Dataset entries
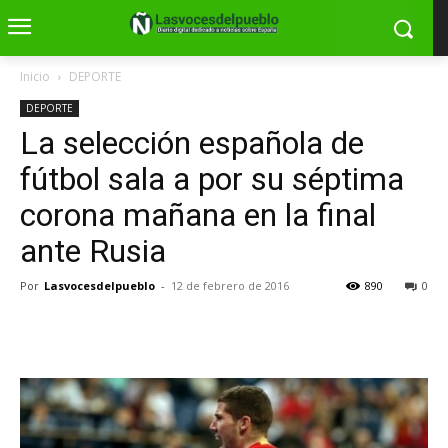
Inicio
DEPORTE
DEPORTE
La selección española de
fútbol sala a por su séptima
corona mañana en la final
ante Rusia
Por
Lasvocesdelpueblo
-
12 de febrero de 2016
890
0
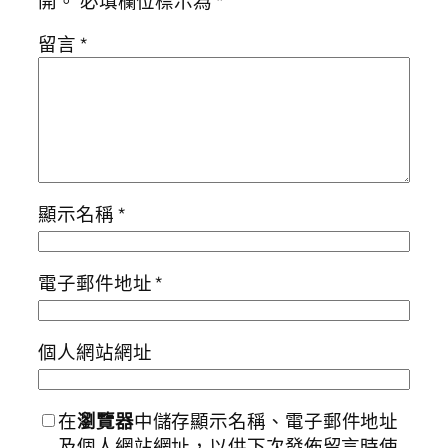
開。
必填欄位標示為
*
留言
*
顯示名稱
*
電子郵件地址
*
個人網站網址
在
瀏覽器
中儲存顯示名稱、電子郵件地址
及個人網站網址，以供下次發佈留言時使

About this exercise
Please extract every line of text from the listing above, keeping each one unchanged, and leave the pictures out of your answer.

Your solution
Inicio
DEPORTE
DEPORTE
La selección española de
fútbol sala a por su séptima
corona mañana en la final
ante Rusia
Por
Lasvocesdelpueblo
-
12 de febrero de 2016
890
0
開。
必填欄位標示為
*
留言
*
顯示名稱
*
電子郵件地址
*
個人網站網址
在
瀏覽器
中儲存顯示名稱、電子郵件地址
及個人網站網址，以供下次發佈留言時使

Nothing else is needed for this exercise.